NASA is sending humans back to the Moon. Nobody knows for sure whether that will happen in 2024 or a somewhat later date, but it’s definitely happening in the near future. When those important missions finally launch, the Orion service module will play a big role, and NASA just conducted a very important test to ensure the spacecraft’s engines are up to the task.
The 12-minute-long test saw the module’s engines fire continuously to simulate a scenario in which a rocket launch fails to push Orion with enough force to make it to the Moon. Orion’s engines would be used to allow the spacecraft to enter a safe orbit around Earth while NASA can decide how to proceed.

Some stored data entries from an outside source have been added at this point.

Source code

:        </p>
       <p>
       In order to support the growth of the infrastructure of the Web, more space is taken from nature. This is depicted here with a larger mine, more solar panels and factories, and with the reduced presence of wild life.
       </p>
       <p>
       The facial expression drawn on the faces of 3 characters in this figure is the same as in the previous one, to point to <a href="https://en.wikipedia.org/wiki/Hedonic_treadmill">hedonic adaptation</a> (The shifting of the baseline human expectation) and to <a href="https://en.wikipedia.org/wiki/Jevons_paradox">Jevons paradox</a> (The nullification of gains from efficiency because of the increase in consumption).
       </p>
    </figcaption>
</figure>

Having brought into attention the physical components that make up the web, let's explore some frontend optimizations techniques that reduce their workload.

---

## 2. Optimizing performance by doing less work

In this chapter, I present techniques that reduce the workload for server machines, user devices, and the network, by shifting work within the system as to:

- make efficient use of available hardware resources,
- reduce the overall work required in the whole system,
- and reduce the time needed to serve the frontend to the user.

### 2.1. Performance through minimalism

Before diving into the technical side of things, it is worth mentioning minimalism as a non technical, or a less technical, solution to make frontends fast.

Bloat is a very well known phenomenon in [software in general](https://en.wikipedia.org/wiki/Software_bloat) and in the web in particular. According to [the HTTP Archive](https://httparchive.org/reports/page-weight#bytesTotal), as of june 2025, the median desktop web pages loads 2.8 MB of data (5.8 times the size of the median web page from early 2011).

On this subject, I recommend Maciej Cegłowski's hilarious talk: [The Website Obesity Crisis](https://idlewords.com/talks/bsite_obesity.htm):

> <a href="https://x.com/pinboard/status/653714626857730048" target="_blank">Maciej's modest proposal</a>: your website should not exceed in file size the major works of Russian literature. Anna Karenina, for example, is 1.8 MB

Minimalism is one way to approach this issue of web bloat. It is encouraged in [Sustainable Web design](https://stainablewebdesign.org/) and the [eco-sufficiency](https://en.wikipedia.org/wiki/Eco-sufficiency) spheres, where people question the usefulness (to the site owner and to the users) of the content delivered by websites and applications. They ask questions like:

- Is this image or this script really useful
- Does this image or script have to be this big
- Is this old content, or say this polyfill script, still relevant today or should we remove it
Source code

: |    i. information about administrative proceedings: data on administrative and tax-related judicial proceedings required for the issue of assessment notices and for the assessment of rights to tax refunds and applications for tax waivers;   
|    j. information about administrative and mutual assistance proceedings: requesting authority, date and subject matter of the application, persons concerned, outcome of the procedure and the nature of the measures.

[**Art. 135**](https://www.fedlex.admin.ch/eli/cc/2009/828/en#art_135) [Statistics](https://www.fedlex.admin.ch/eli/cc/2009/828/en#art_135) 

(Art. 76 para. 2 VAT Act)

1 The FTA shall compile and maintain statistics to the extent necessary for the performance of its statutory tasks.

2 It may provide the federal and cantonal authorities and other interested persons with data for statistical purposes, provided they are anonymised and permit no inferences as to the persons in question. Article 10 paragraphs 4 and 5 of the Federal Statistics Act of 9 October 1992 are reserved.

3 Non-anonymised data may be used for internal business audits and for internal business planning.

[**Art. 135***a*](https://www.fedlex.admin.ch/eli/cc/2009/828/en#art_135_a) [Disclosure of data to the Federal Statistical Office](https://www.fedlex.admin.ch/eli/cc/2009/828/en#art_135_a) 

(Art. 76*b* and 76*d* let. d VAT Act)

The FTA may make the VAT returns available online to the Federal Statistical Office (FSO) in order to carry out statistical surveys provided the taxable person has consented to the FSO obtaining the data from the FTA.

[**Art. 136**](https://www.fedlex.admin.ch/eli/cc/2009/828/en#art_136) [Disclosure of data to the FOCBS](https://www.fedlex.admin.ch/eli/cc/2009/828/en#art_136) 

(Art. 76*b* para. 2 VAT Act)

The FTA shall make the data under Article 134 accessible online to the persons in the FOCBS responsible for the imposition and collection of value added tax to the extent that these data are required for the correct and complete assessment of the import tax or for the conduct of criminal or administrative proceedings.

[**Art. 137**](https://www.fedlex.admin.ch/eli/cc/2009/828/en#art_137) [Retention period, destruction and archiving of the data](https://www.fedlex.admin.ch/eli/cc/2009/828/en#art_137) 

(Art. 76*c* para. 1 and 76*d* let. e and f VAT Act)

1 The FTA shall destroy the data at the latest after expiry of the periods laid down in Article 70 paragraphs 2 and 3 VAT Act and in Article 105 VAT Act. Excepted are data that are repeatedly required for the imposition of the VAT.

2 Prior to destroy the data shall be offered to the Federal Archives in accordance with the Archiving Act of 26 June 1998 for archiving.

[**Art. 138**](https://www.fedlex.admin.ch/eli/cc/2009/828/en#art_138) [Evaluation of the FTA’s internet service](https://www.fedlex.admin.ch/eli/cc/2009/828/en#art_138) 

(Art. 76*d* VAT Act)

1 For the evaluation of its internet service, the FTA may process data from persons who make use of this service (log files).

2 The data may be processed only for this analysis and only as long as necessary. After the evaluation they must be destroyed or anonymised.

Sending humans into space means planning for the unexpected, which is exactly what NASA is doing in this case. The space agency explains in a new post:
This test simulated what is referred to as an abort-to-orbit scenario. In the event the interim cryogenic propulsion stage (ICPS) was unable to set the spacecraft on its path to the Moon, Orion would deliberately separate early from the ICPS and the ESA (European Space Agency)-provided service module’s engines would fire to boost the spacecraft into a safe, temporary orbit. That would allow time to evaluate the crew and spacecraft before a decision is made to either continue with an alternate mission profile, or return to Earth.
The test required Orion to fire its main engine alongside all eight of its auxiliary engines at the same time. Additional thrusters were fired intermittently during the test to simulate adjustments being made to the spacecraft’s trajectory as though it were actually in space.
“Inserting Orion into lunar orbit and returning the crew on a trajectory back home to Earth requires extreme precision in both plotting the course and firing the engines to execute that plan,” NASA’s Mark Kirasich said in a statement. “With each testing campaign we conduct like this one, we’re getting closer to accomplishing our missions to the Moon and beyond.”